Publié le par SUD étudiant

Yale supprime 600 postes
Souvenez-vous, l'an dernier on nous vantait (sur un spectre très large) les fondations universitaires rendues enfin possibles par la LRU, grâce auxquelles gentilles entreprises et anciens élèves nous permettraient d'avoir des crédits de recherche supplémentaires, de rénover l'immobilier, d'améliorer les conditions de vie des étudiants, et que sais-je encore.
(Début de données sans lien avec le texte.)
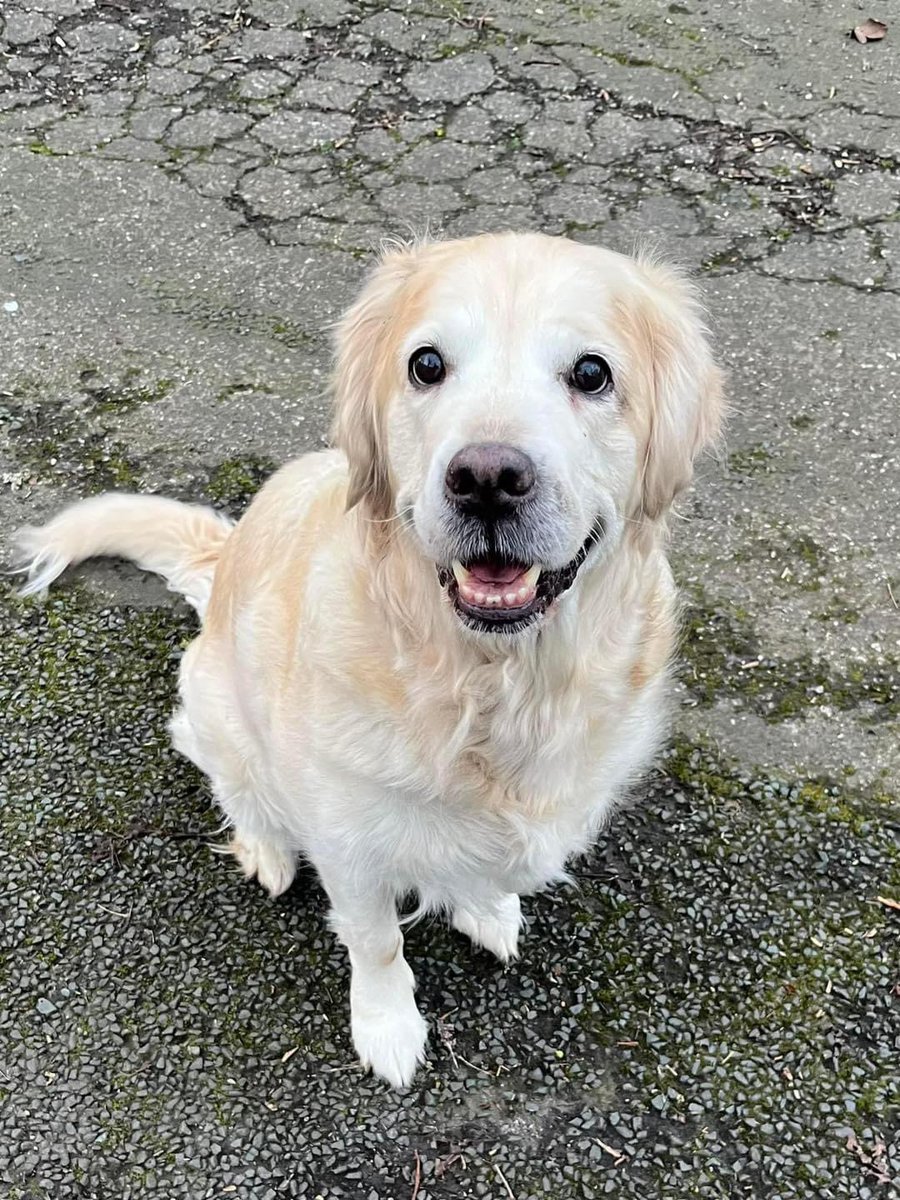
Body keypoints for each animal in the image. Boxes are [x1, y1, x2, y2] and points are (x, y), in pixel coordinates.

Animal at [12, 231, 724, 1089]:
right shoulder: (350, 843)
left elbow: (486, 870)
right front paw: (388, 1027)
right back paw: (265, 848)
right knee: (231, 782)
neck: (493, 684)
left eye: (592, 373)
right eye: (426, 364)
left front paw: (487, 908)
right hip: (214, 703)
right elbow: (377, 941)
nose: (488, 480)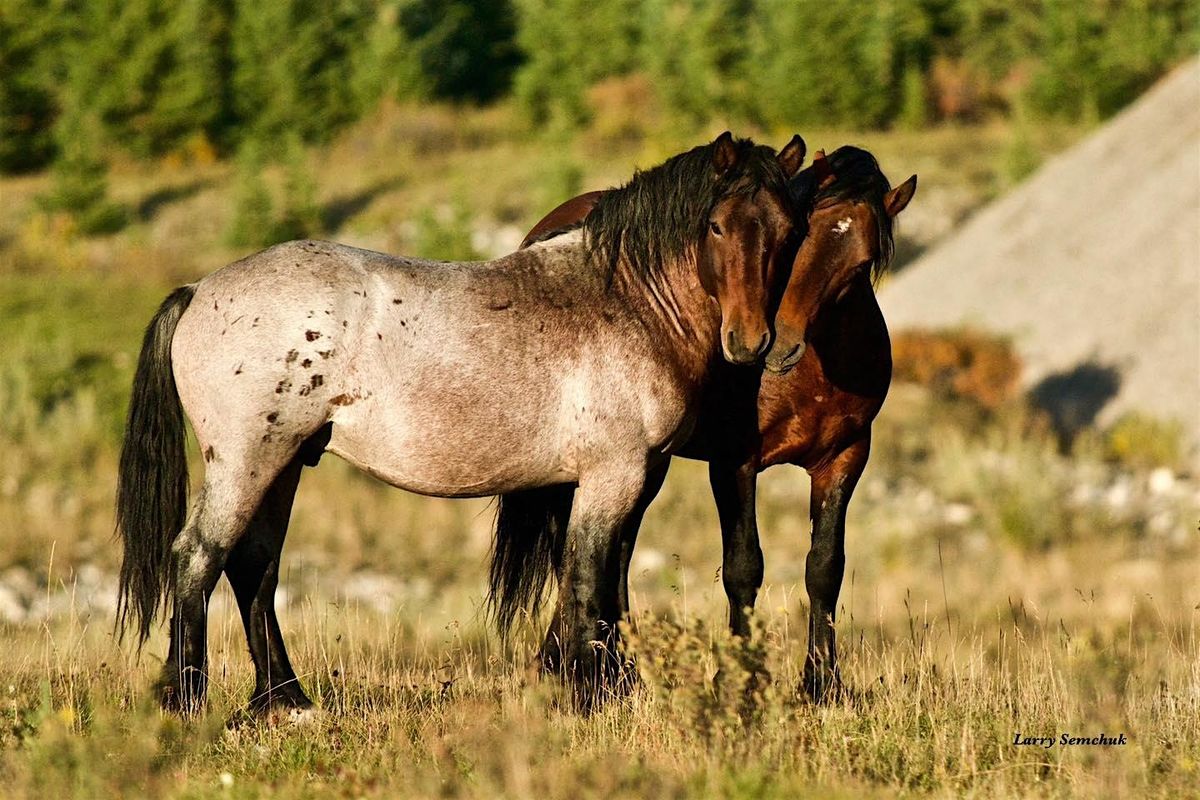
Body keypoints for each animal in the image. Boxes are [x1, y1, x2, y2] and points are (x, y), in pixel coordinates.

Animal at [115, 132, 808, 716]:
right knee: (197, 559)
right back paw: (184, 700)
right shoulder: (613, 476)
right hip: (247, 460)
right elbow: (588, 582)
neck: (627, 302)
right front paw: (587, 698)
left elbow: (604, 583)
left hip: (284, 463)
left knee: (253, 567)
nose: (751, 343)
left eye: (790, 230)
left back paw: (285, 700)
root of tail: (199, 291)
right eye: (716, 226)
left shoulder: (640, 475)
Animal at [490, 146, 917, 701]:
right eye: (800, 237)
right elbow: (743, 567)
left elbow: (825, 567)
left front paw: (822, 683)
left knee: (616, 550)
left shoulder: (845, 459)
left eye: (861, 263)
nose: (776, 345)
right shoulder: (734, 462)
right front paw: (738, 680)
Sauf que... Sauf que dans le modèle US de ces fondations, l'argent était placé sur les marchés financiers (et notamment dans le private equity responsable des licenciements de
masse, mais c'est un autre problème: aimeriez-vous devoir votre salaire à la misère et à la spéculation?). Les fondations universitaires sont donc entraînées dans la débâcle financière. Soit l'exemple de Yale, dont l'endowment est le second le plus important après Harvard, et a déjà baissé de 25% (la chute est encore plus lourde pour Harvard). Comme vous le lirez sur
http://www.yaledailynews.com/articles/printarticle/28012 , Yale se voit par conséquent obligé de ne pas remplacer entre 300 et 500 postes suite au départ de leurs titulaires, et de carrément virer entre 100 et 300 autres personnes - soit 500-600 collègues en moins, ou 15 à 18% de l'effectif total... Et comme chacun sait, la crise n'en est encore qu'à ses débuts. Elle est pas belle la vie, quand les universités sont financées par des fondations?